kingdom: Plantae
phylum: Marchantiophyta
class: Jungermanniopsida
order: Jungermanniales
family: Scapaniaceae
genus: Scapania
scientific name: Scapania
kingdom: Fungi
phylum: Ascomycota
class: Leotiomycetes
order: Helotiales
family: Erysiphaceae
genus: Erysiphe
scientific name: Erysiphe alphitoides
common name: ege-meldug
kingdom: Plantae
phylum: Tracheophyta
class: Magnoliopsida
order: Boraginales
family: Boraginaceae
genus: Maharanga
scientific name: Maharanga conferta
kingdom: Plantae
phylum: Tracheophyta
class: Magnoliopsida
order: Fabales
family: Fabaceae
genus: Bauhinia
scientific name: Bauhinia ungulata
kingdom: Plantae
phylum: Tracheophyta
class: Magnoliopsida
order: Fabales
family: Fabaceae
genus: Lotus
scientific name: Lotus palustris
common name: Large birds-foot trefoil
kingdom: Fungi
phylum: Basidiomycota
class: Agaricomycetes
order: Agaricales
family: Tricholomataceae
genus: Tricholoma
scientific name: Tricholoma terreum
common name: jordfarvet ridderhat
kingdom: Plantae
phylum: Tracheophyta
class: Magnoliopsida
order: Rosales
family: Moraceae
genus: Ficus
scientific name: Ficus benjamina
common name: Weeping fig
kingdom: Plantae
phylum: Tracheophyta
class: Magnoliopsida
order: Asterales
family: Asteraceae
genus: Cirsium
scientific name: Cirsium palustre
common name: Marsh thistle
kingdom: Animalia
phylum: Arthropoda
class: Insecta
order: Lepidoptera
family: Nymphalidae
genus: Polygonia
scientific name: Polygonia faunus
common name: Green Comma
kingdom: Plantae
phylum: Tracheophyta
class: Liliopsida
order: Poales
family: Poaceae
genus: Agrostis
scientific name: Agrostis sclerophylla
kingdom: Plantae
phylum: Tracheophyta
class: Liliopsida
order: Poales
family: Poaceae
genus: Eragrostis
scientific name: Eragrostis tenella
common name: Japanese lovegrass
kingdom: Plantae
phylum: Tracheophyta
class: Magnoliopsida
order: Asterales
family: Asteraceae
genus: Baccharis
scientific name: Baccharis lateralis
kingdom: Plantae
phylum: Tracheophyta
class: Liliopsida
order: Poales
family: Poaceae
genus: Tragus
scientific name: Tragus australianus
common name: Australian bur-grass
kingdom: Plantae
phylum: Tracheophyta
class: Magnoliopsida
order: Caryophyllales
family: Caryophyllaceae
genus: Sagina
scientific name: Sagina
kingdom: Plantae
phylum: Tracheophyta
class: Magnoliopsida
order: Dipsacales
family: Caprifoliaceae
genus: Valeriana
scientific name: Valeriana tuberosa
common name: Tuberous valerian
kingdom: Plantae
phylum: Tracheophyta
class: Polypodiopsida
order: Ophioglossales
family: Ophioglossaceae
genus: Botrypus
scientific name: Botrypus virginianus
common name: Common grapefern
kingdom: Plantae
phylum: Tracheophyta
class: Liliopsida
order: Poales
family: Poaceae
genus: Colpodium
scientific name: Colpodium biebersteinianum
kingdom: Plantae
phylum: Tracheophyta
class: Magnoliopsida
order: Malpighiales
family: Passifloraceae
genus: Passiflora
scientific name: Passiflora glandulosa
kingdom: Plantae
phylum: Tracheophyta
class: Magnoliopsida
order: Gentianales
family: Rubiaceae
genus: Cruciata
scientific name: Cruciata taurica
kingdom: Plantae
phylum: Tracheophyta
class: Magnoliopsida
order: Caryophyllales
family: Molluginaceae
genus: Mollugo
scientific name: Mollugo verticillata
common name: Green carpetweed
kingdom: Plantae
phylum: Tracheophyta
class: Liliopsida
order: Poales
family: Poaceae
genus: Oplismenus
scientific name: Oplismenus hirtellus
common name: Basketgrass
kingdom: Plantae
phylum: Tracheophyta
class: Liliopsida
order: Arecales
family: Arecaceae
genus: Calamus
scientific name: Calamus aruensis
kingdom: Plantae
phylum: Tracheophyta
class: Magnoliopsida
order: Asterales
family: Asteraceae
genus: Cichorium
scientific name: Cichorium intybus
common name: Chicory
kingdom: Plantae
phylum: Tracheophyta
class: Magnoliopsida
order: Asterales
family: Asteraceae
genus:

-=-=-

:: DESCRIPTION OF THE TASK ::
Arrange the lines of all the records above as a single numbered list, omitting any blank lines.

:: FINISHED TASK ::
1. kingdom: Plantae
2. phylum: Marchantiophyta
3. class: Jungermanniopsida
4. order: Jungermanniales
5. family: Scapaniaceae
6. genus: Scapania
7. scientific name: Scapania
8. kingdom: Fungi
9. phylum: Ascomycota
10. class: Leotiomycetes
11. order: Helotiales
12. family: Erysiphaceae
13. genus: Erysiphe
14. scientific name: Erysiphe alphitoides
15. common name: ege-meldug
16. kingdom: Plantae
17. phylum: Tracheophyta
18. class: Magnoliopsida
19. order: Boraginales
20. family: Boraginaceae
21. genus: Maharanga
22. scientific name: Maharanga conferta
23. kingdom: Plantae
24. phylum: Tracheophyta
25. class: Magnoliopsida
26. order: Fabales
27. family: Fabaceae
28. genus: Bauhinia
29. scientific name: Bauhinia ungulata
30. kingdom: Plantae
31. phylum: Tracheophyta
32. class: Magnoliopsida
33. order: Fabales
34. family: Fabaceae
35. genus: Lotus
36. scientific name: Lotus palustris
37. common name: Large birds-foot trefoil
38. kingdom: Fungi
39. phylum: Basidiomycota
40. class: Agaricomycetes
41. order: Agaricales
42. family: Tricholomataceae
43. genus: Tricholoma
44. scientific name: Tricholoma terreum
45. common name: jordfarvet ridderhat
46. kingdom: Plantae
47. phylum: Tracheophyta
48. class: Magnoliopsida
49. order: Rosales
50. family: Moraceae
51. genus: Ficus
52. scientific name: Ficus benjamina
53. common name: Weeping fig
54. kingdom: Plantae
55. phylum: Tracheophyta
56. class: Magnoliopsida
57. order: Asterales
58. family: Asteraceae
59. genus: Cirsium
60. scientific name: Cirsium palustre
61. common name: Marsh thistle
62. kingdom: Animalia
63. phylum: Arthropoda
64. class: Insecta
65. order: Lepidoptera
66. family: Nymphalidae
67. genus: Polygonia
68. scientific name: Polygonia faunus
69. common name: Green Comma
70. kingdom: Plantae
71. phylum: Tracheophyta
72. class: Liliopsida
73. order: Poales
74. family: Poaceae
75. genus: Agrostis
76. scientific name: Agrostis sclerophylla
77. kingdom: Plantae
78. phylum: Tracheophyta
79. class: Liliopsida
80. order: Poales
81. family: Poaceae
82. genus: Eragrostis
83. scientific name: Eragrostis tenella
84. common name: Japanese lovegrass
85. kingdom: Plantae
86. phylum: Tracheophyta
87. class: Magnoliopsida
88. order: Asterales
89. family: Asteraceae
90. genus: Baccharis
91. scientific name: Baccharis lateralis
92. kingdom: Plantae
93. phylum: Tracheophyta
94. class: Liliopsida
95. order: Poales
96. family: Poaceae
97. genus: Tragus
98. scientific name: Tragus australianus
99. common name: Australian bur-grass
100. kingdom: Plantae
101. phylum: Tracheophyta
102. class: Magnoliopsida
103. order: Caryophyllales
104. family: Caryophyllaceae
105. genus: Sagina
106. scientific name: Sagina
107. kingdom: Plantae
108. phylum: Tracheophyta
109. class: Magnoliopsida
110. order: Dipsacales
111. family: Caprifoliaceae
112. genus: Valeriana
113. scientific name: Valeriana tuberosa
114. common name: Tuberous valerian
115. kingdom: Plantae
116. phylum: Tracheophyta
117. class: Polypodiopsida
118. order: Ophioglossales
119. family: Ophioglossaceae
120. genus: Botrypus
121. scientific name: Botrypus virginianus
122. common name: Common grapefern
123. kingdom: Plantae
124. phylum: Tracheophyta
125. class: Liliopsida
126. order: Poales
127. family: Poaceae
128. genus: Colpodium
129. scientific name: Colpodium biebersteinianum
130. kingdom: Plantae
131. phylum: Tracheophyta
132. class: Magnoliopsida
133. order: Malpighiales
134. family: Passifloraceae
135. genus: Passiflora
136. scientific name: Passiflora glandulosa
137. kingdom: Plantae
138. phylum: Tracheophyta
139. class: Magnoliopsida
140. order: Gentianales
141. family: Rubiaceae
142. genus: Cruciata
143. scientific name: Cruciata taurica
144. kingdom: Plantae
145. phylum: Tracheophyta
146. class: Magnoliopsida
147. order: Caryophyllales
148. family: Molluginaceae
149. genus: Mollugo
150. scientific name: Mollugo verticillata
151. common name: Green carpetweed
152. kingdom: Plantae
153. phylum: Tracheophyta
154. class: Liliopsida
155. order: Poales
156. family: Poaceae
157. genus: Oplismenus
158. scientific name: Oplismenus hirtellus
159. common name: Basketgrass
160. kingdom: Plantae
161. phylum: Tracheophyta
162. class: Liliopsida
163. order: Arecales
164. family: Arecaceae
165. genus: Calamus
166. scientific name: Calamus aruensis
167. kingdom: Plantae
168. phylum: Tracheophyta
169. class: Magnoliopsida
170. order: Asterales
171. family: Asteraceae
172. genus: Cichorium
173. scientific name: Cichorium intybus
174. common name: Chicory
175. kingdom: Plantae
176. phylum: Tracheophyta
177. class: Magnoliopsida
178. order: Asterales
179. family: Asteraceae
180. genus:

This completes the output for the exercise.